◆ Action item:
Each line of the entries below that includes "Reformasi" belongs in your answer.

── Material to process

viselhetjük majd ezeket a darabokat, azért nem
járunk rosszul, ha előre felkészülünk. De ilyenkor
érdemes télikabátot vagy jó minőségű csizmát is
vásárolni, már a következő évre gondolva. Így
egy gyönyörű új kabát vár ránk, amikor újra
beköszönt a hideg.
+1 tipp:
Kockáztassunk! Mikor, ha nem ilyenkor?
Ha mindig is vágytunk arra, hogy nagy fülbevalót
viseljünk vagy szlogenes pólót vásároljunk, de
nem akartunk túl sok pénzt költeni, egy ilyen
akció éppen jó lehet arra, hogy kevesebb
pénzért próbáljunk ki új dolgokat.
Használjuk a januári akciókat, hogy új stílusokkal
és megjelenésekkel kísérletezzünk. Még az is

────
── Material to process

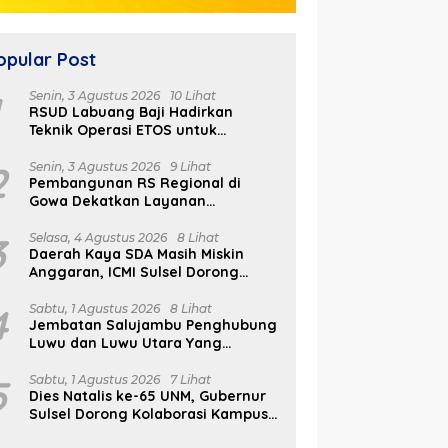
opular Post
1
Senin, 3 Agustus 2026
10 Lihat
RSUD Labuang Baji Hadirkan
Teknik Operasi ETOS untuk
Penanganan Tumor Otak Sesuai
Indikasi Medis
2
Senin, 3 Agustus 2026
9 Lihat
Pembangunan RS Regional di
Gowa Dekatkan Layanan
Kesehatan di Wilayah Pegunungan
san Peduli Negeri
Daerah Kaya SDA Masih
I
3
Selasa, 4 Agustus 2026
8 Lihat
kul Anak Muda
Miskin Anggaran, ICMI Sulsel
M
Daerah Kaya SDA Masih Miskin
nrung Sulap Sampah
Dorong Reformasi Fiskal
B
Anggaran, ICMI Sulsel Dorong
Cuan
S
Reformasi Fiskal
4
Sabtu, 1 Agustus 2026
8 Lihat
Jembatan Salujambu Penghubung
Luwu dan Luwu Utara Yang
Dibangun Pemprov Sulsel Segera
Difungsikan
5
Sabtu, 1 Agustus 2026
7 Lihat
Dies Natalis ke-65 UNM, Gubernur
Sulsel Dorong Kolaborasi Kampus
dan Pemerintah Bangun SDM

────

◆ Written response:
Dorong Reformasi Fiskal
Reformasi Fiskal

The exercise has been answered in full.